Spring break trip memorable
March 23, 2007
I finally went somewhere for spring break this year, my first spring break away from home. It was also my first break not in the same chair all day watching college basketball and pouring over my brackets. But instead of heading south like most normal, albeit usually less skin cancer prone, college students, I headed west to Washington.
I did a variety of activities in Washington. I got to see Mount St. Helens, the Space Needle, Safeco Park, and Puget Sound. I got to embarrass myself in front of the locals, which is a vacation tradition, for me anyways. The worst was when I felt bad about turning down a guy offering me fish, so I softened the no-sale blow by saying I was allergic to mercury. That was some quick thinking there.
I almost hate to say it, but I was glad when people said I didn’t have the Minnesota accent. You should be glad too, because I sometimes am not the greatest representative. Like I said before, I tend to embarrass myself a lot. Unfortunately, I am blonde, so I apologize to all other blondes. Whenever I screw up, especially driving, I wish I had a hood to pull over my head. At least it’s a physical attribute they don’t arrest you for.
But back to Washington. Hiking is a great activity. My guide, aka my brother, and I chose an easy trail so he could scout it out for other more elderly visitors. It was a four-mile hike that would take a few hours. But when you’re walking in a forest and every tree looks the same, those four miles double really quickly. And when you decide to carve out your own trail, the status is no longer easy. And when you reach for a log to use has a handrail on a vertical slope of mud, make sure there isn’t a three inch slug having a siesta right where you’re going to put your hand because it’s not fun climbing back up a path you slid down.

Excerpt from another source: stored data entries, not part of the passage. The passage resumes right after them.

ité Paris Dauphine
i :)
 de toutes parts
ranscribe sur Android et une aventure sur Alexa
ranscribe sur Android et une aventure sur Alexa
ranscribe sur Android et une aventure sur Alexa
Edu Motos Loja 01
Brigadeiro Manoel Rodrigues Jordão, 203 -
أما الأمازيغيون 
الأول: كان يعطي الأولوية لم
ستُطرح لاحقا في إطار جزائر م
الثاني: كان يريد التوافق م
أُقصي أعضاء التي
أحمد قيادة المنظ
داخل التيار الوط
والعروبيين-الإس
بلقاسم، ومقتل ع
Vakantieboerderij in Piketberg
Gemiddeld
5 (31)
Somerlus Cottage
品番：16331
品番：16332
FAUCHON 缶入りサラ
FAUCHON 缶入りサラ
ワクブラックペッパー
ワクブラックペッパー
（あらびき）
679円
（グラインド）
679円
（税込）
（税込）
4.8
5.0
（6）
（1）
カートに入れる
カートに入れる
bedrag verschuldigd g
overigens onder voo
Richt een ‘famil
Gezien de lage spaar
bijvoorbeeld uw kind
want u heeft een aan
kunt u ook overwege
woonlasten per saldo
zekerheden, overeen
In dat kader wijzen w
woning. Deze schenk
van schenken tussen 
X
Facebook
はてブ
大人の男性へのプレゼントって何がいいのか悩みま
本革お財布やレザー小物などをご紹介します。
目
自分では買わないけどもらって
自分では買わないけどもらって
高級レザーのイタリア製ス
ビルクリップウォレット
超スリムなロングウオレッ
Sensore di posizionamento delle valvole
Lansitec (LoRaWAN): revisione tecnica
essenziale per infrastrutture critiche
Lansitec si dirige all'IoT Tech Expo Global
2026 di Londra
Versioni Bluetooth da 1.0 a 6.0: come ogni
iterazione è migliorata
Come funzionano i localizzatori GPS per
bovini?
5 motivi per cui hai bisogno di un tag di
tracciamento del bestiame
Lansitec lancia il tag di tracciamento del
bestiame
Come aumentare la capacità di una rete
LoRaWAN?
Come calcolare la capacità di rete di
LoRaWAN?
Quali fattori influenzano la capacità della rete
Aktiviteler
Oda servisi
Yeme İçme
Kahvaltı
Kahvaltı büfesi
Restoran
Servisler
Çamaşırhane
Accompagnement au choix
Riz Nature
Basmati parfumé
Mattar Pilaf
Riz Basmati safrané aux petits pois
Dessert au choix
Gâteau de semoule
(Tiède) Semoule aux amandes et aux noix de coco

And, if you think you might be lost, start figuring out how to get back right away. Waiting until you’re tired of hiking means you’re going to be hiking for quite some time yet. I guess that applies to all hiking, but I had to go to Washington to fully appreciate those lessons.

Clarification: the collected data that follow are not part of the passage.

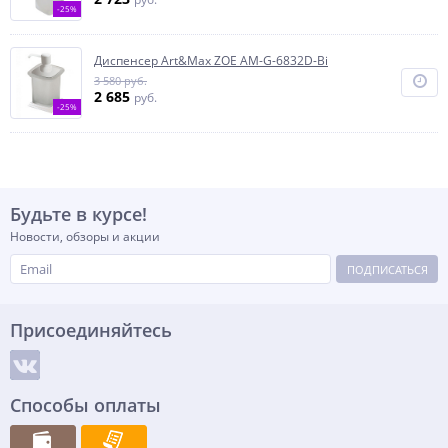
-25%
Диспенсер Art&Max ZOE AM-G-6832D-Bi
3 580 руб.
2 685
руб.
-25%
Будьте в курсе!
Новости, обзоры и акции
ПОДПИСАТЬСЯ
Присоединяйтесь
Способы оплаты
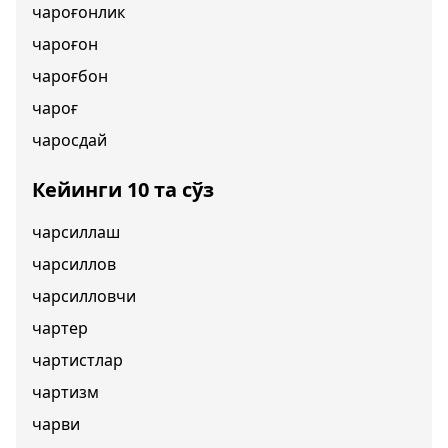
чароғонлик
чароғон
чароғбон
чароғ
чаросдай
Кейинги 10 та сўз
чарсиллаш
чарсиллов
чарсилловчи
чартер
чартистлар
чартизм
чарви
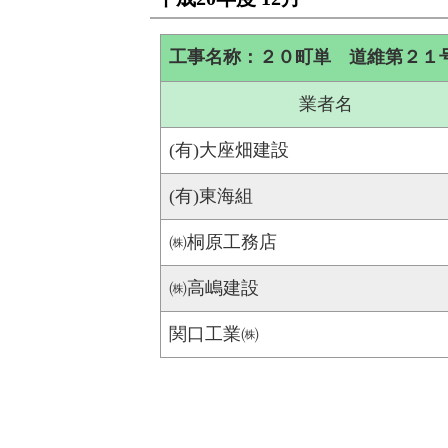
工事名称：２０町単 道維第２１
業者名
(有)大座畑建設
(有)東海組
㈱桐原工務店
㈱高嶋建設
関口工業㈱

Really, a lot of the stories I came back with could have happened anywhere, though I don’t think we have three inch slugs, but something about being away from home makes an experience a memory. They are what help us remember our trips. And because having little stories like those to tell to the grandkids is so important, make sure you travel a lot. And when you’re young is the time to do it, so take advantage of every opportunity, because a story that starts out with “When I was lost in the Rocky Mountains ... ” sounds way better than one that starts with “When I was lost in that forest where Wal-Mart is now ... ”
Cassie Rodgers is a student at UW-River Falls.